# DATA SECTION

_ _ _ _ _

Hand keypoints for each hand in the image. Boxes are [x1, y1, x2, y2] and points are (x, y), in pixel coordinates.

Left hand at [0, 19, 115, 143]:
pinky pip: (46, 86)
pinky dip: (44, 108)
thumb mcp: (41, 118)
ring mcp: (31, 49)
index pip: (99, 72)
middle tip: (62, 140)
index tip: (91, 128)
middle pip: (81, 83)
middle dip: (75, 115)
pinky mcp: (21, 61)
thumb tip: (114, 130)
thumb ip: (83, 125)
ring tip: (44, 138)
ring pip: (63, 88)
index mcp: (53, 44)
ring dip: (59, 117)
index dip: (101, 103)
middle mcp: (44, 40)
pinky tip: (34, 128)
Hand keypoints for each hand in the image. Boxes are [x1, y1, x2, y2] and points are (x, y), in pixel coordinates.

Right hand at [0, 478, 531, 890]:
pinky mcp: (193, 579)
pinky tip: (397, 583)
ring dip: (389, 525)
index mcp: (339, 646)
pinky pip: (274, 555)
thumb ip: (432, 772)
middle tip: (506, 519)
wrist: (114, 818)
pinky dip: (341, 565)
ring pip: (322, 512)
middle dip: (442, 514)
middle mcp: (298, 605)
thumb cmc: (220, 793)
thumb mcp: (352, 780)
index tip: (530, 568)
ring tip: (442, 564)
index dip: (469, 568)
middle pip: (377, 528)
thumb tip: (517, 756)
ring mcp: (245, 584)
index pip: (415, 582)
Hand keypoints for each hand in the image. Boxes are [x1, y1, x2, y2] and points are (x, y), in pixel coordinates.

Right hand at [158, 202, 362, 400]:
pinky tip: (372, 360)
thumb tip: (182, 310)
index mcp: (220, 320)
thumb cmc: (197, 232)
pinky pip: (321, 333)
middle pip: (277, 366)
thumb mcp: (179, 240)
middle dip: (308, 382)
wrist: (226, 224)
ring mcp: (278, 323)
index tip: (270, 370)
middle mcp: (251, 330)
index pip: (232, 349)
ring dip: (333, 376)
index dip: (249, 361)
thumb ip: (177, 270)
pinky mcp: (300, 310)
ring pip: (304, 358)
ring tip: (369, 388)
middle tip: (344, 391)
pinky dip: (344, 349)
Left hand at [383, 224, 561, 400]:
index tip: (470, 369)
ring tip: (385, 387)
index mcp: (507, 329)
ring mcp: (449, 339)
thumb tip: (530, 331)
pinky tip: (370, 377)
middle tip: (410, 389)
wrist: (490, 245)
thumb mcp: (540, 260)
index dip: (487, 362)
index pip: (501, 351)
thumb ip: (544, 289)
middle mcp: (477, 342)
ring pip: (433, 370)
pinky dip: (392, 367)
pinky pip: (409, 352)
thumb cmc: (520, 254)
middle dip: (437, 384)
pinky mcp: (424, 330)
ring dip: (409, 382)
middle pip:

_ _ _ _ _

# WHAT NEEDS TO BE DONE
The answer is the lines above between the line holding "index pip: (415, 582)" and the line holding "ring pip: (304, 358)", inclusive, each written out exactly, and no others.

# ANSWER BOX
index pip: (415, 582)
Hand keypoints for each hand in the image. Boxes are [x1, y1, x2, y2] and points are (x, y), in pixel coordinates.

Right hand at [158, 202, 362, 400]:
pinky tip: (372, 360)
thumb tip: (182, 310)
index mcp: (220, 320)
thumb cmc: (197, 232)
pinky pip: (321, 333)
middle pip: (277, 366)
thumb mcp: (179, 240)
middle dip: (308, 382)
wrist: (226, 224)
ring mcp: (278, 323)
index tip: (270, 370)
middle mcp: (251, 330)
index pip: (232, 349)
ring dip: (333, 376)
index dip: (249, 361)
thumb ip: (177, 270)
pinky mcp: (300, 310)
ring pip: (304, 358)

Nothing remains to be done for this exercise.